Depreciation, Depletion, and Amortization

A trust or decedent's estate is allowed a deduction for depreciation, depletion, and amortization only to the extent the deductions aren't apportioned to the beneficiaries. An estate or trust isn't allowed to make an election under section 179 to expense depreciable business assets.

The estate's or trust's share of depreciation, depletion, and amortization is generally reported on the appropriate lines of Schedule C, E, or F (Form 1040 or 1040-SR), the net income or loss from which is shown on lines 3, 5, or 6 of Form 1041. If the deduction isn't related to a specific business or activity, then report it on line 15a.

Depreciation. For a decedent's estate, the depreciation deduction is apportioned between the estate and the heirs, legatees, and devisees on the basis of the estate's income allocable to each.

For a trust, the depreciation deduction is apportioned between the income beneficiaries and the trust on the basis of the trust income allocable to each, unless the governing instrument (or local law) requires or permits the trustee to maintain a depreciation reserve. If the trustee is required to maintain a reserve, the deduction is first allocated to the trust, up to the amount of the reserve. Any excess is allocated among the income beneficiaries and the trust in the same manner as the trust's accounting income. See Regulations section 1.167(h)-1(b).

Depletion. For mineral or timber property held by a decedent's estate, the depletion deduction is apportioned between the estate and the heirs, legatees, and devisees on the basis of the estate's income from such property allocable to each.

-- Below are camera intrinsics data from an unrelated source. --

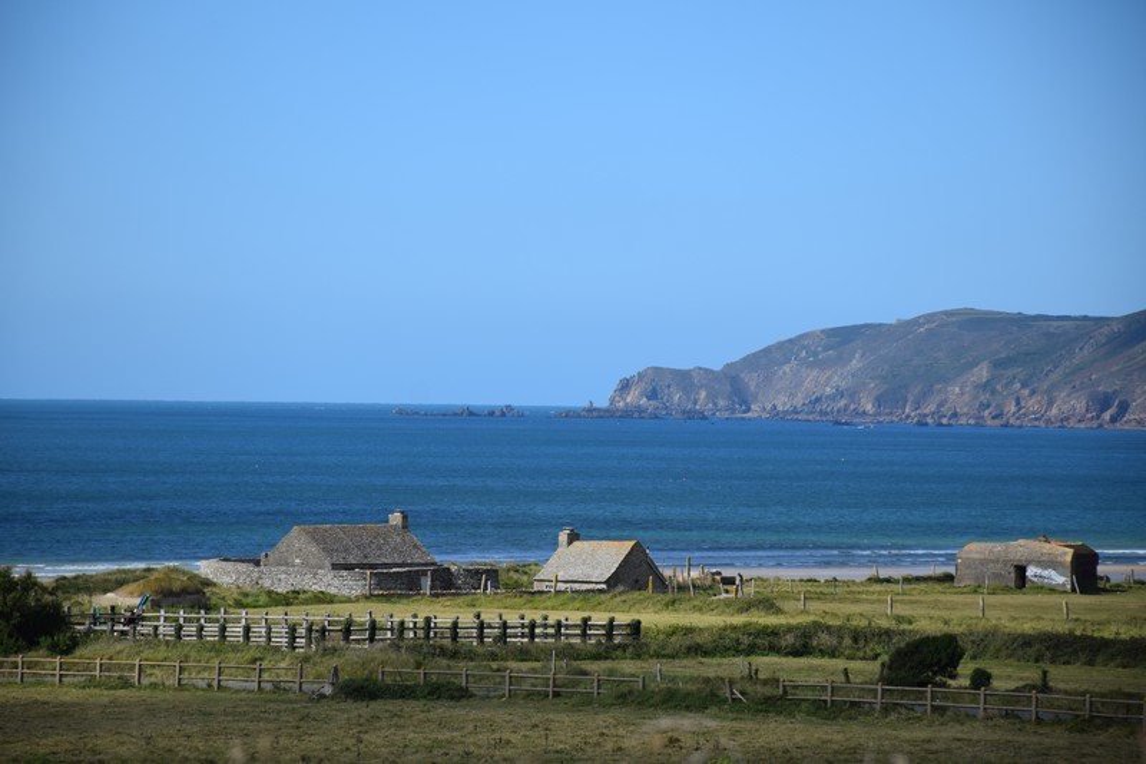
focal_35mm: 210
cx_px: 573
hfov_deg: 9.8
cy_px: 382
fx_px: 6683
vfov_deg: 6.5
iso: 200
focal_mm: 140
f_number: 8
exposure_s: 1/1000
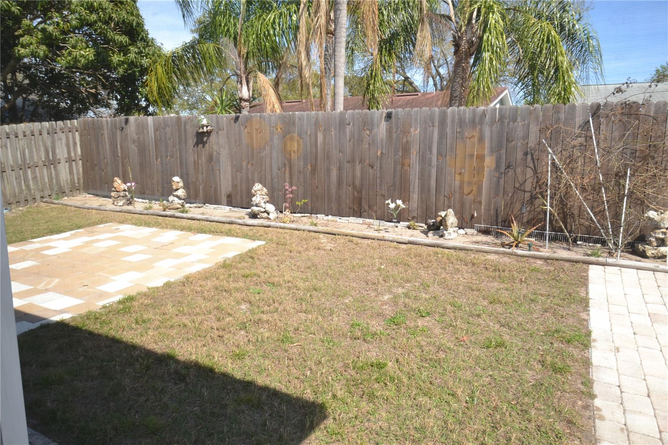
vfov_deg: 56.1
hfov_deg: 77.3
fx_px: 417
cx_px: 334
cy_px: 222
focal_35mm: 22
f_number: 6.3
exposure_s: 1/160
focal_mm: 15
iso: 100
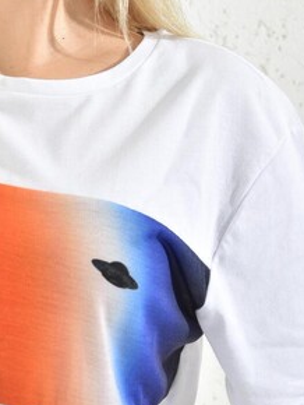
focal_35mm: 87
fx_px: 1017
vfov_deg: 22.3
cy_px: 110
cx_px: -10
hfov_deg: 16.6
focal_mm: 35
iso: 100
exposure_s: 1/160
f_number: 7.1
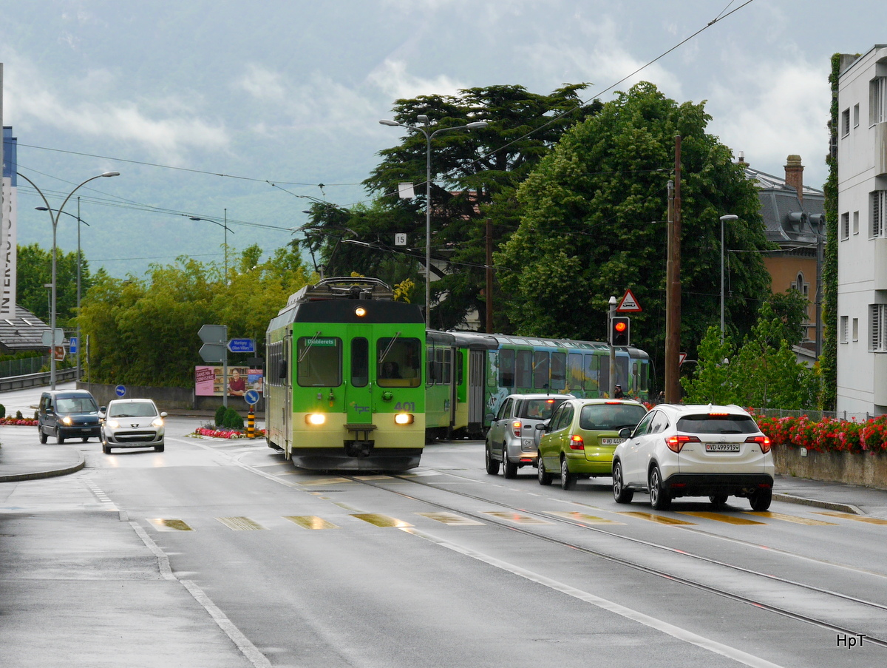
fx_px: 2155
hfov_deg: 23.3
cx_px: 444
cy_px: 334
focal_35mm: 84
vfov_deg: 17.6
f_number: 6.3
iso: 160
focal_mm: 42
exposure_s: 1/160
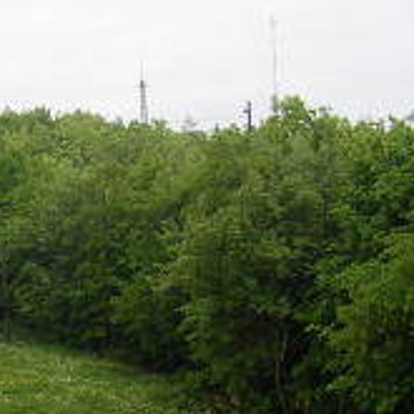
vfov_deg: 17.6
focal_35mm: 98
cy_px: 311
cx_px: -88
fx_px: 1326
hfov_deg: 16.9
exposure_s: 1/318
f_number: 2.8
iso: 50
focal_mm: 5.8
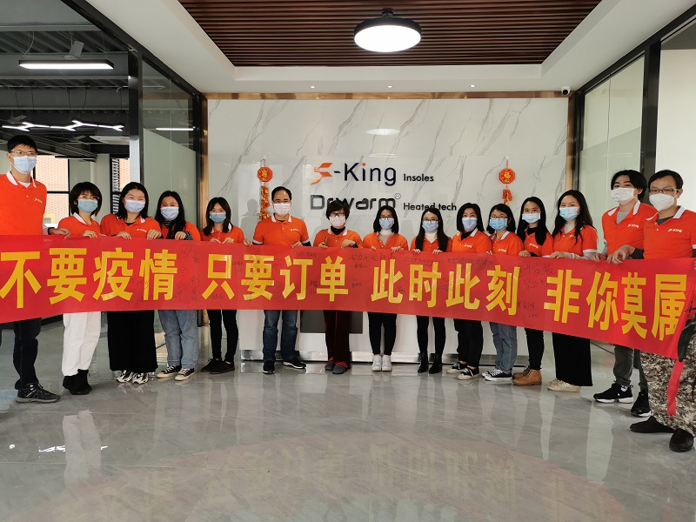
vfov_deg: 51.4
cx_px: 348
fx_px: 543
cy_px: 261
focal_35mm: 27
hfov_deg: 65.3
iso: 80
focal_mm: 5.58
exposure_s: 1/100
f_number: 1.8
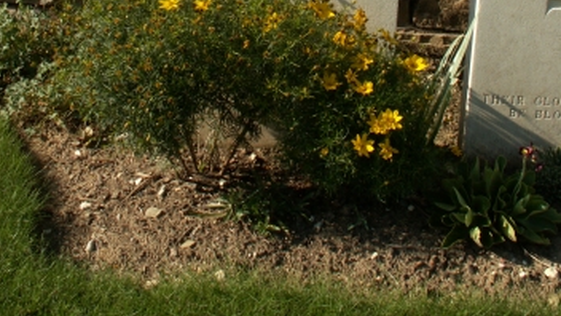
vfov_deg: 21.5
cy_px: -54
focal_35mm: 52
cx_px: 284
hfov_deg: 39.9
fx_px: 774
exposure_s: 1/200
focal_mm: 5.86
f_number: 6.3
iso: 50
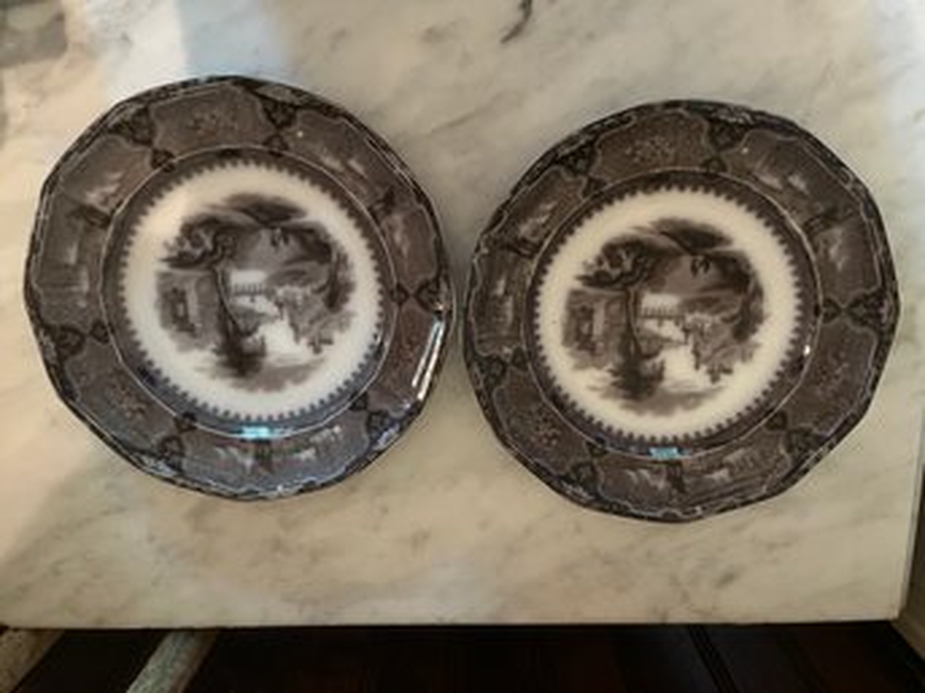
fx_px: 695
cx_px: 462
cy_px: 346
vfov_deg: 53.0
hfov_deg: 67.3
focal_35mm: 26
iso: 640
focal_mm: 5.1
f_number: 1.6
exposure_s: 1/30
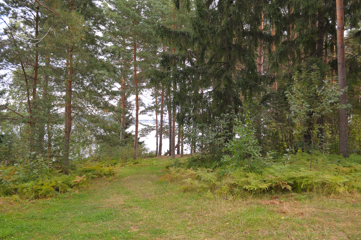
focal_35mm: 33
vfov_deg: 39.9
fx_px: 331
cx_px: 180
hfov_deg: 57.3
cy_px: 120
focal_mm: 22
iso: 250
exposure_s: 1/160
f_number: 6.3
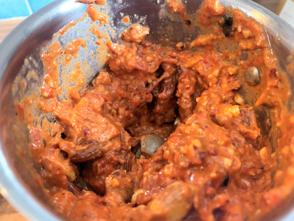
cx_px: 147
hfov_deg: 67.3
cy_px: 110
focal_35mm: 26
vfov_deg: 53.1
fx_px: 221
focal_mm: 4.25
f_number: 1.8
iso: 400
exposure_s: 1/32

For mineral or timber property held in trust, the depletion deduction is apportioned between the income beneficiaries and the trust based on the trust income from such property allocable to each, unless the governing instrument (or local law) requires or permits the trustee to maintain a reserve for depletion. If the trustee is required to maintain a reserve, the deduction is first allocated to the trust, up to the amount of the reserve. Any excess is allocated among the beneficiaries and the trust in the same manner as the trust's accounting income. See Regulations section 1.611-1(c)(4).

Amortization. The deduction for amortization is apportioned between an estate or trust and its beneficiaries under the same principles used to apportion the deductions for depreciation and depletion.

The deduction for the amortization of reforestation expenditures under section 194 is allowed only to an estate.

Allocable share from a pass-through entity. Depreciation, depletion, and amortization received from a pass-through entity on a Schedule K-1 is apportioned and reported in the same manner as discussed above. A section 179 expense received from a pass-through entity on a Schedule K-1 isn't deductible by the estate or trust.